German pilots stopped 222 deportations by refusing to fly, report says

More than 220 deportations were stopped in Germany when pilots tasked with transporting them out of the country refused to fly the plane with them on board, a report says.

Between January and September 2017, a total of 222 planned deportations were classified as “failed” due to a pilots’ refusal to take off, government figures show. Most of the flights were taking people back to Afghanistan, where violence is still rife. Germany deems the Middle Eastern country a “safe country of origin.”

The figures were obtained and released by the Die Linke political party, which is commonly referred to as the Left Party. Westdeutsche Allegeimeine Zeitung newspaper first reported the figures.
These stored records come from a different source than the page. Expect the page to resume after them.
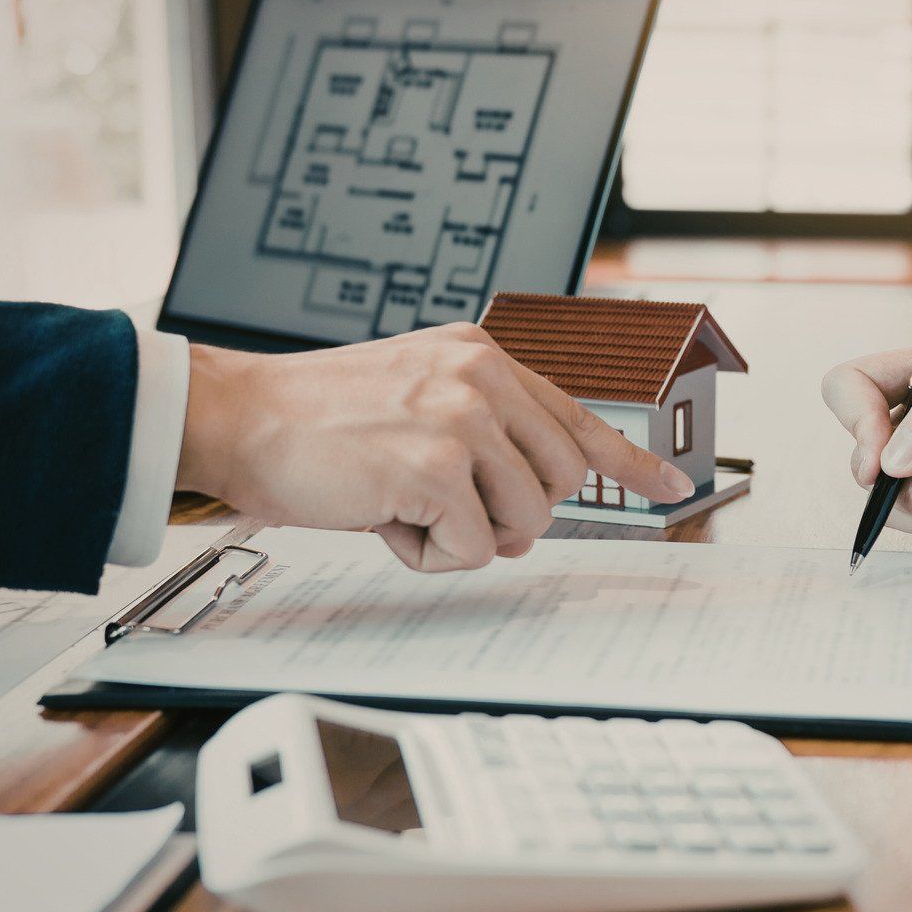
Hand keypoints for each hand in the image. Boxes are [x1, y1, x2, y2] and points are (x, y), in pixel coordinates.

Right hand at [177, 323, 694, 571]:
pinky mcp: (435, 467)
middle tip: (449, 508)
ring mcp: (461, 418)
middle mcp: (481, 377)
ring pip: (526, 522)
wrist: (240, 416)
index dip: (630, 460)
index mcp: (481, 358)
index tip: (672, 485)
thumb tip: (531, 513)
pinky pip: (474, 549)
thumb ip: (484, 435)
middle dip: (516, 515)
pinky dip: (429, 553)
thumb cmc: (321, 421)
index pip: (579, 416)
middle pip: (563, 482)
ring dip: (467, 535)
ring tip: (405, 504)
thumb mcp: (417, 398)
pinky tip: (384, 518)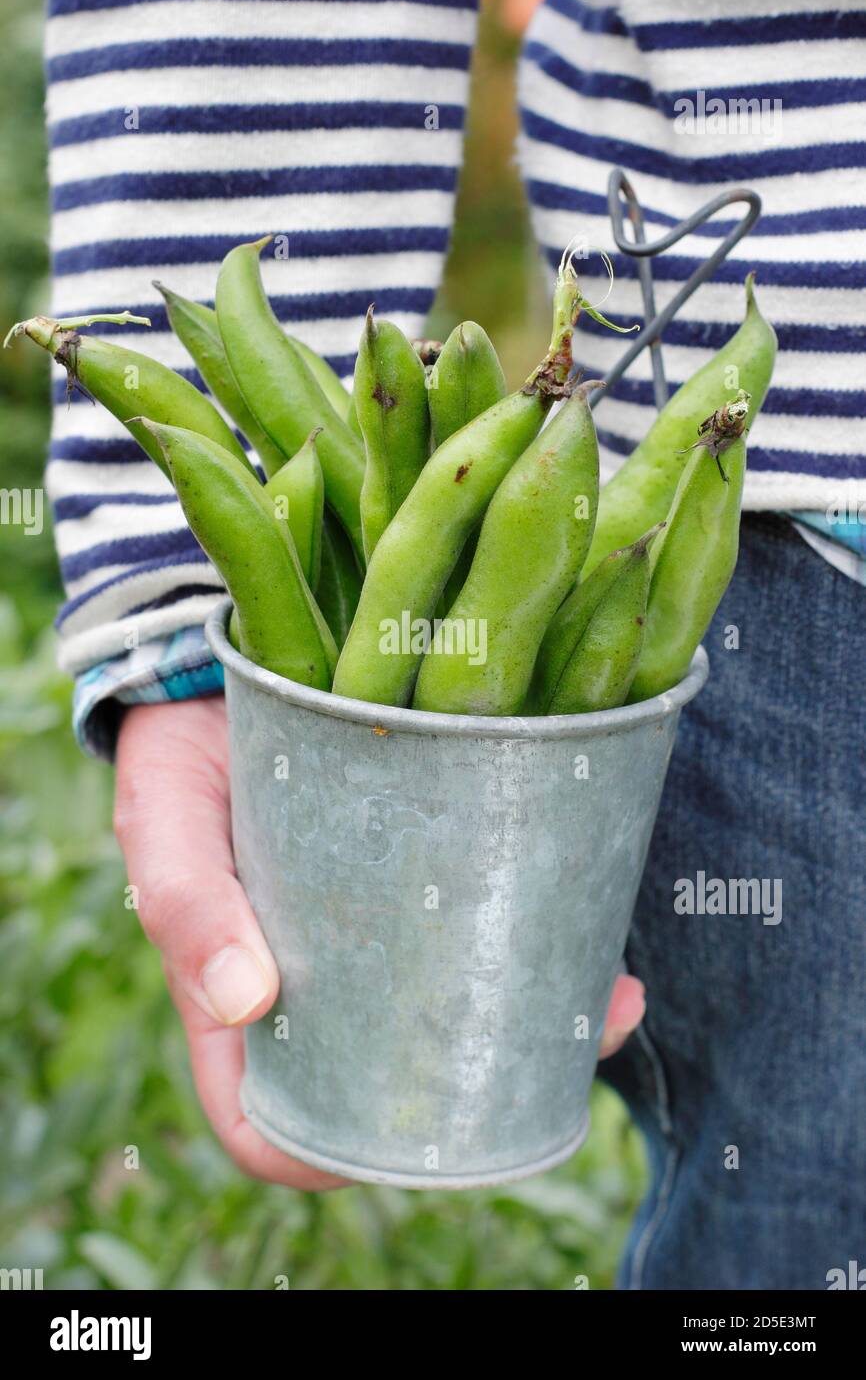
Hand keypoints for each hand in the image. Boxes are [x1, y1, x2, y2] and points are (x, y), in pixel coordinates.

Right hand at [114, 698, 643, 1185]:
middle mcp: (318, 983)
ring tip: (605, 1005)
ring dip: (530, 1029)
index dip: (322, 1157)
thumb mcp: (167, 820)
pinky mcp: (431, 876)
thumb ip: (187, 901)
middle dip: (469, 1097)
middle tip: (550, 1061)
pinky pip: (485, 935)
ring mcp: (381, 934)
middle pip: (387, 1083)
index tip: (405, 1144)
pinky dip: (542, 951)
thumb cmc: (183, 754)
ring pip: (454, 1015)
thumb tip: (245, 1002)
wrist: (245, 651)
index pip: (269, 1120)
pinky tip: (602, 945)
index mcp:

It's unclear whether the reason the pilots refused to fly was fear of terrorism or humanitarian concern.

According to the report, some of the grounded flights belonged to Lufthansa Airlines and its subsidiary, Eurowings.

A spokesman for the airline told Westdeutsche Allegeimeine Zeitung that the decision not to carry a passenger ultimately is the pilot’s on a “case-by-case decision.”

“If he has the impression that flight safety could be affected, he must refuse the transport of a passenger,” spokesman Michael Lamberty added. “Should security personnel at the airports have some sort of information in advance which indicates that a situation could escalate during a deportation, they can decide ahead of time not to let the passengers onboard.”

According to the figures, most of the grounded flights occurred at the Frankfurt Airport. Others refused to fly from Cologne and Bonn.

Pilots who refuse to fly on moral ground could face disciplinary measures.

Lufthansa Group spokesman Helmut Tolksford told RBB24 that he was not aware of “any case where one of our pilots has refused to take them for reasons of conscience.”